*** Block opens ***
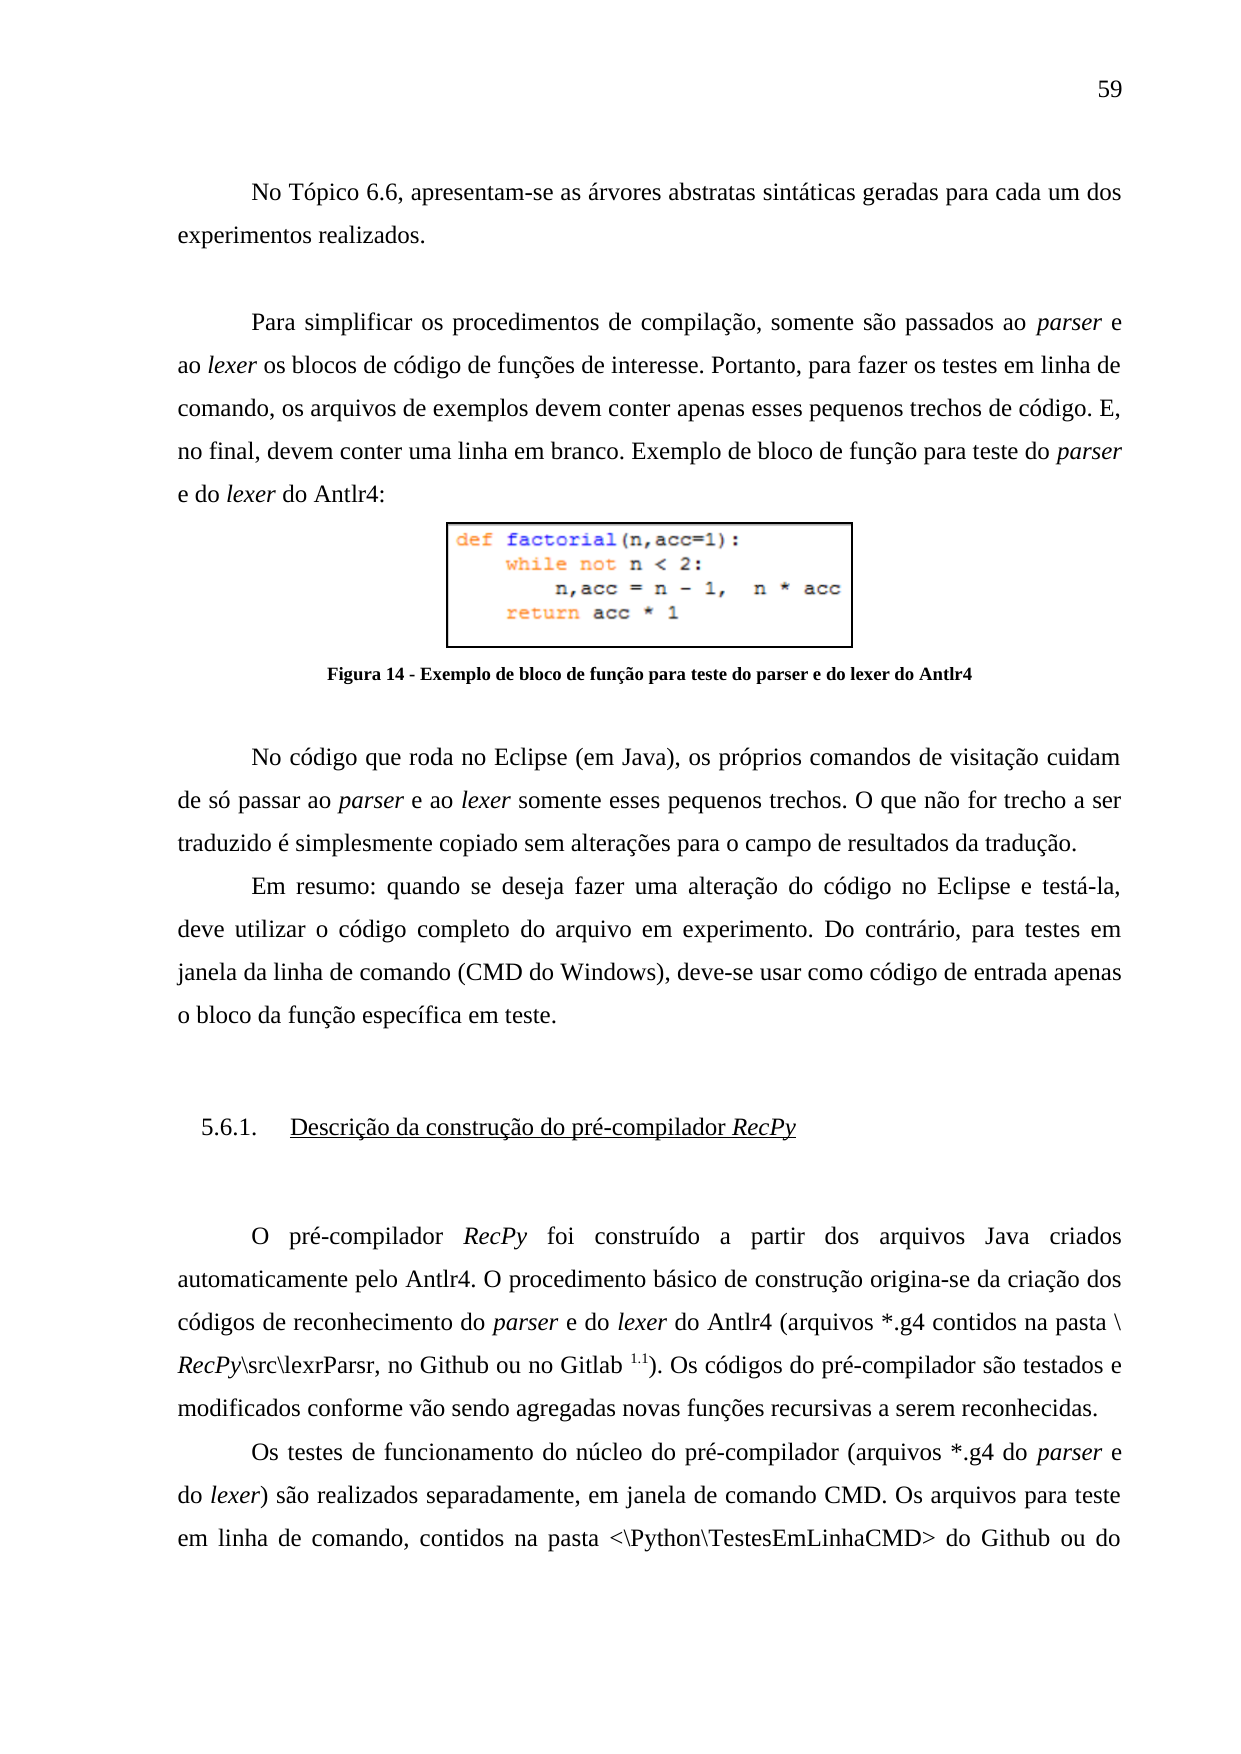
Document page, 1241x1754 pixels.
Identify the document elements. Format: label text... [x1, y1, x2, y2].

text Descrição da construção do pré-compilador RecPy [201, 1112, 1122, 1140]
text No código que roda no Eclipse (em Java), os próprios comandos de visitação cuidam de só passar ao parser e ao lexer somente esses pequenos trechos. O que não for trecho a ser traduzido é simplesmente copiado sem alterações para o campo de resultados da tradução. [177, 742, 1122, 857]
text O pré-compilador RecPy foi construído a partir dos arquivos Java criados automaticamente pelo Antlr4. O procedimento básico de construção origina-se da criação dos códigos de reconhecimento do parser e do lexer do Antlr4 (arquivos *.g4 contidos na pasta \RecPy\src\lexrParsr, no Github ou no Gitlab 1.1). Os códigos do pré-compilador são testados e modificados conforme vão sendo agregadas novas funções recursivas a serem reconhecidas. [177, 1221, 1122, 1422]
picture [448, 524, 851, 646]
text No Tópico 6.6, apresentam-se as árvores abstratas sintáticas geradas para cada um dos experimentos realizados. [177, 177, 1122, 249]
text Figura 14 - Exemplo de bloco de função para teste do parser e do lexer do Antlr4 [177, 663, 1122, 684]
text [177, 1437, 1122, 1552]
text Para simplificar os procedimentos de compilação, somente são passados ao parser e ao lexer os blocos de código de funções de interesse. Portanto, para fazer os testes em linha de comando, os arquivos de exemplos devem conter apenas esses pequenos trechos de código. E, no final, devem conter uma linha em branco. Exemplo de bloco de função para teste do parser e do lexer do Antlr4: [177, 307, 1122, 508]
text Em resumo: quando se deseja fazer uma alteração do código no Eclipse e testá-la, deve utilizar o código completo do arquivo em experimento. Do contrário, para testes em janela da linha de comando (CMD do Windows), deve-se usar como código de entrada apenas o bloco da função específica em teste. [177, 871, 1122, 1029]
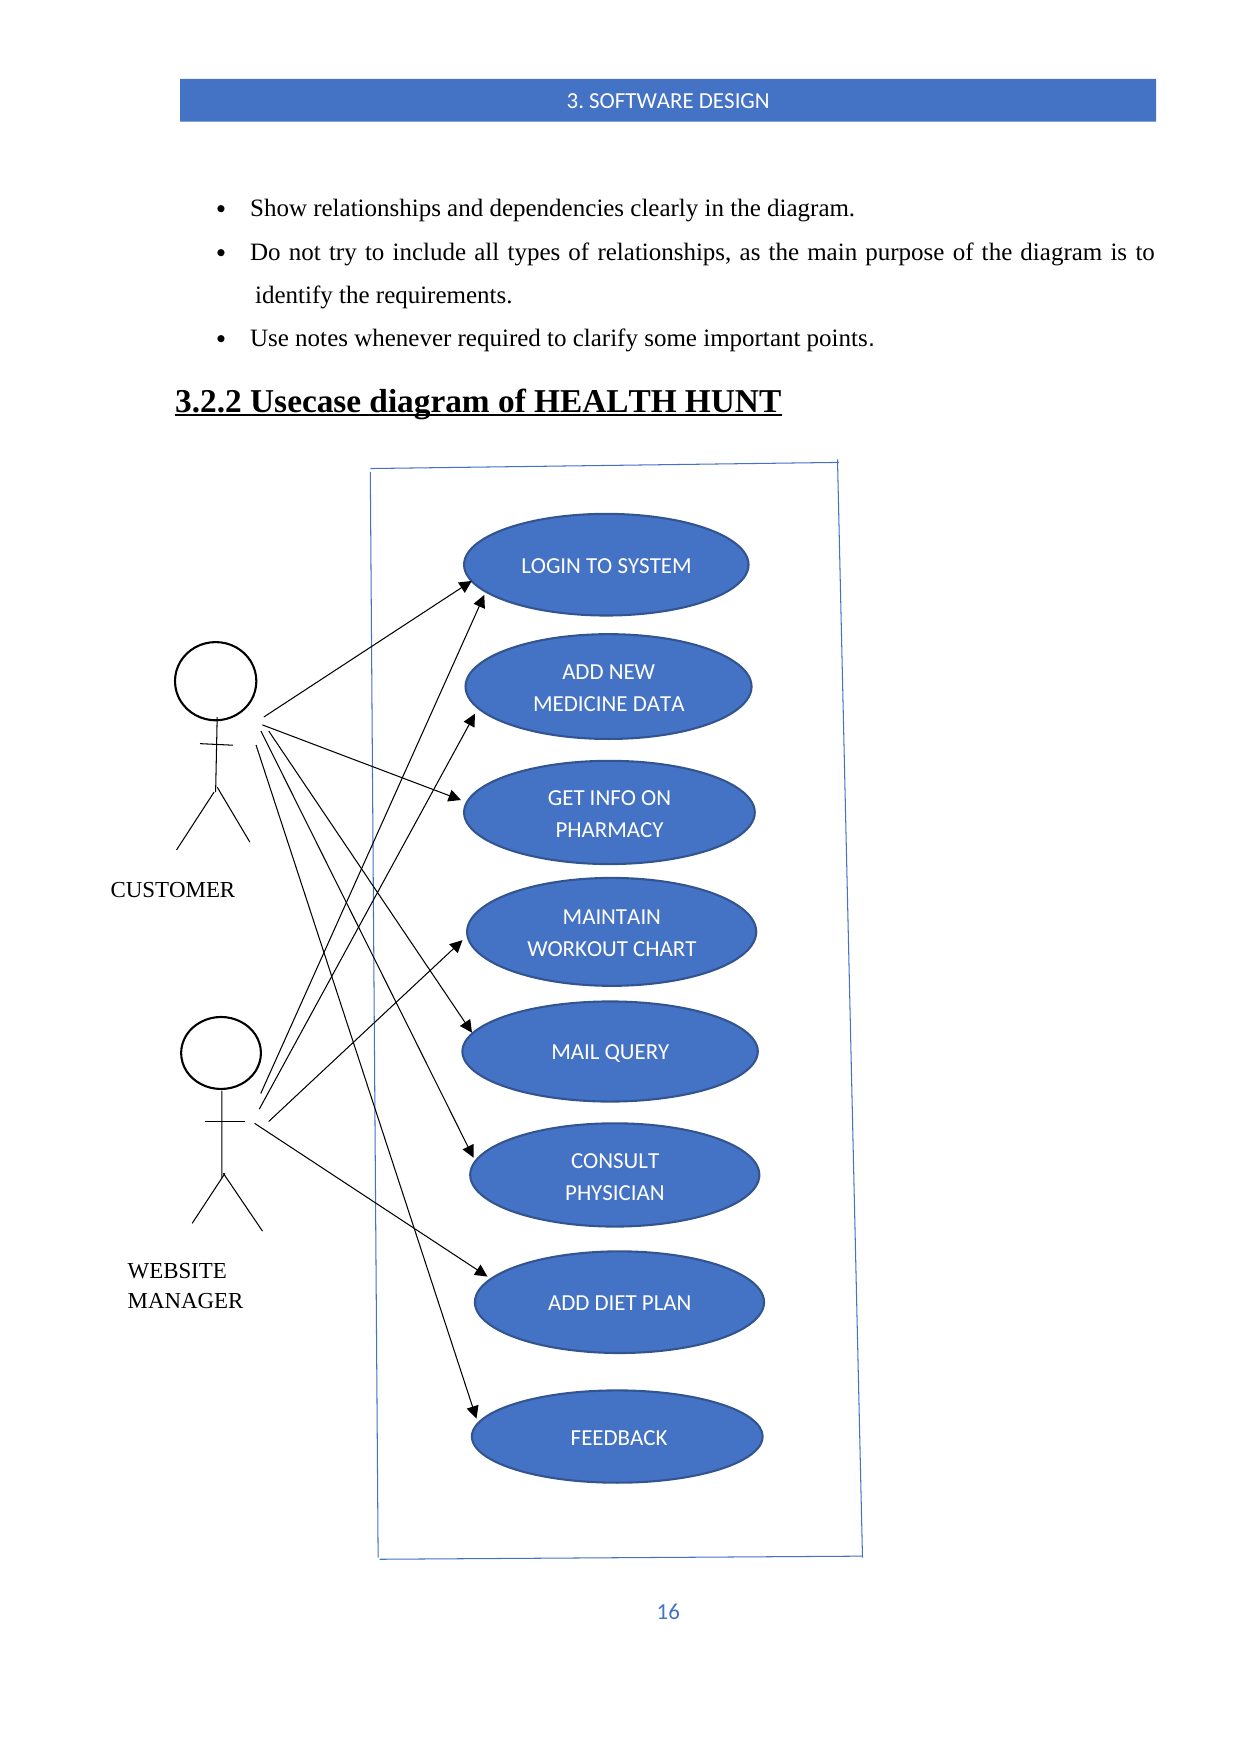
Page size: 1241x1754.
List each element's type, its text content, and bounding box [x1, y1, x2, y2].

list Do not try to include all types of relationships, as the main purpose of the diagram is to identify the requirements. [217, 237, 1156, 308]
list Show relationships and dependencies clearly in the diagram. [217, 193, 1156, 222]
text 3.2.2 Usecase diagram of HEALTH HUNT [175, 381, 1161, 419]
list Use notes whenever required to clarify some important points. [217, 323, 1156, 352]
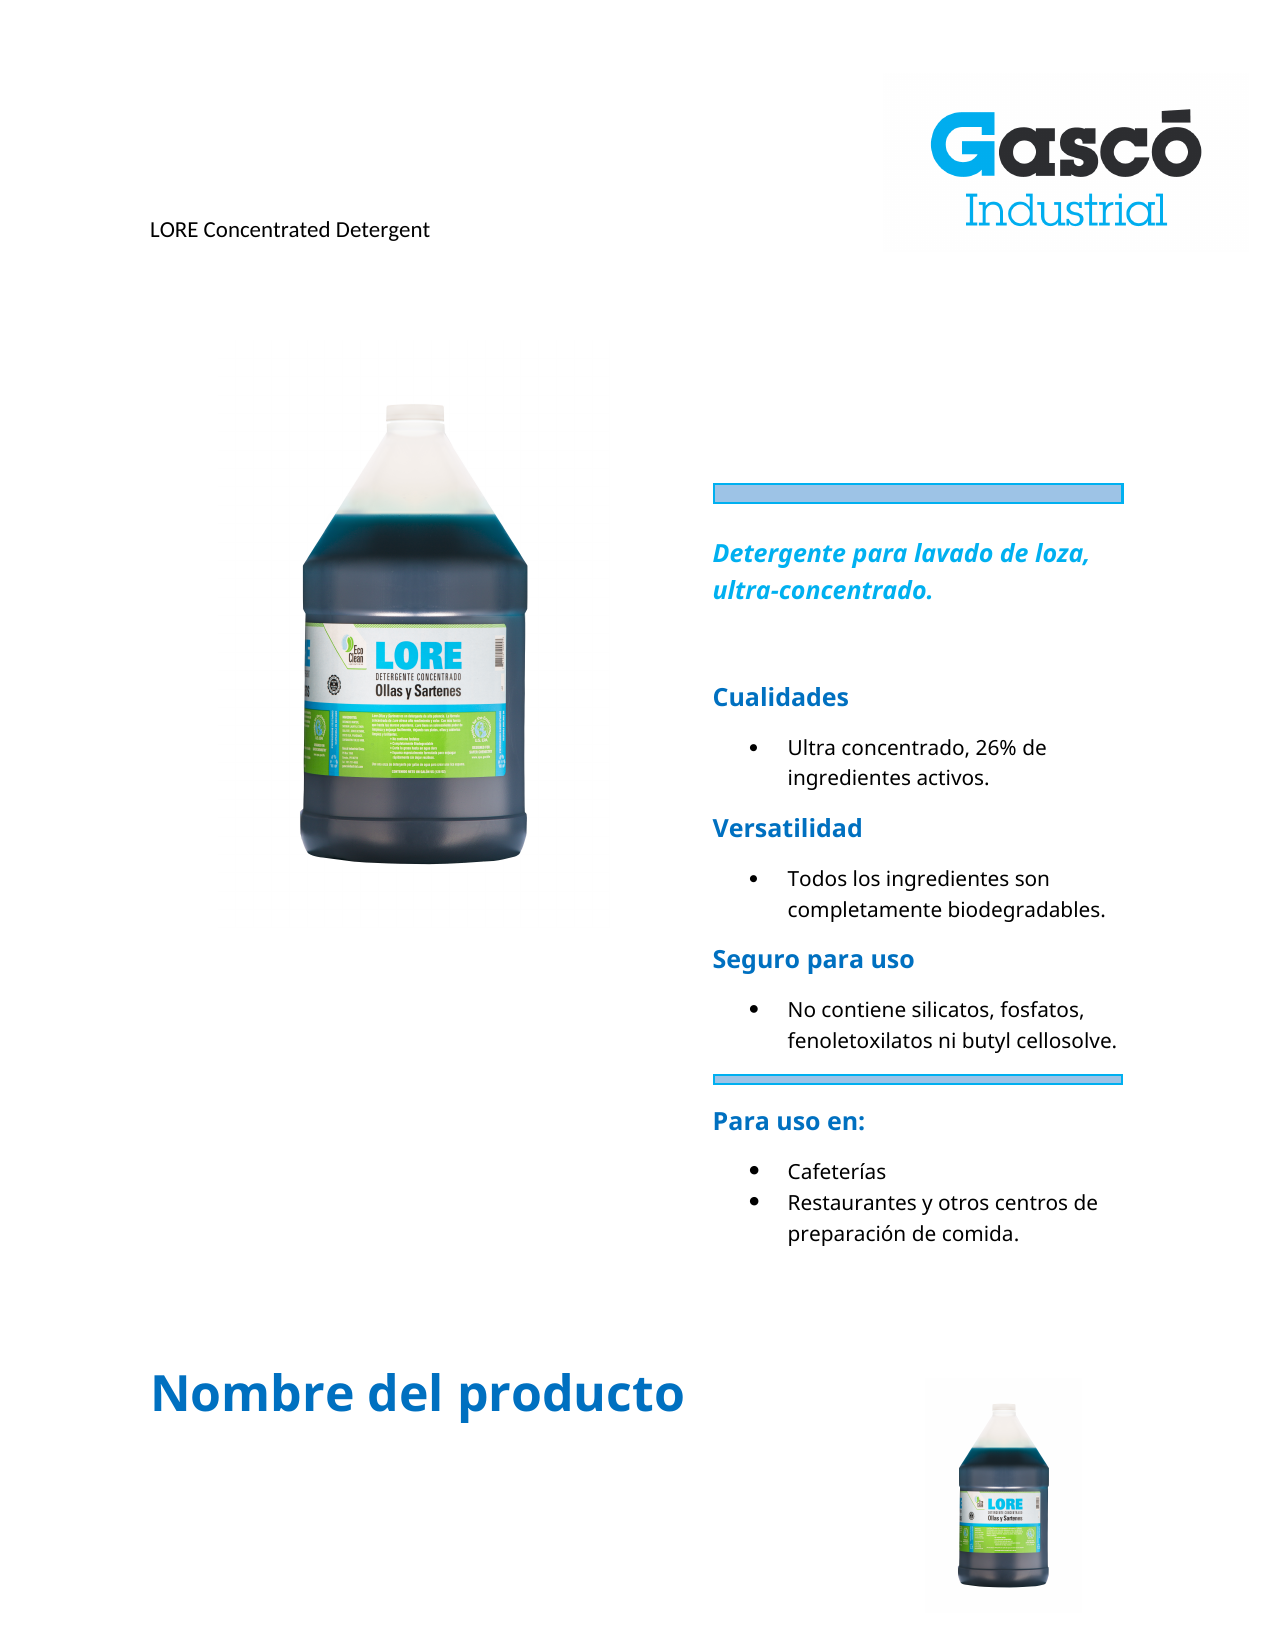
*** Block closes ***
**Work to complete**
Reproduce verbatim every line starting at the line that holds "List each element's" and ending with the final line of the data; omit the pictures.

**Task result**
List each element's type, its text content, and bounding box [x1, y1, x2, y2].

list Do not try to include all types of relationships, as the main purpose of the diagram is to identify the requirements. [217, 237, 1156, 308]
list Show relationships and dependencies clearly in the diagram. [217, 193, 1156, 222]
text 3.2.2 Usecase diagram of HEALTH HUNT [175, 381, 1161, 419]
list Use notes whenever required to clarify some important points. [217, 323, 1156, 352]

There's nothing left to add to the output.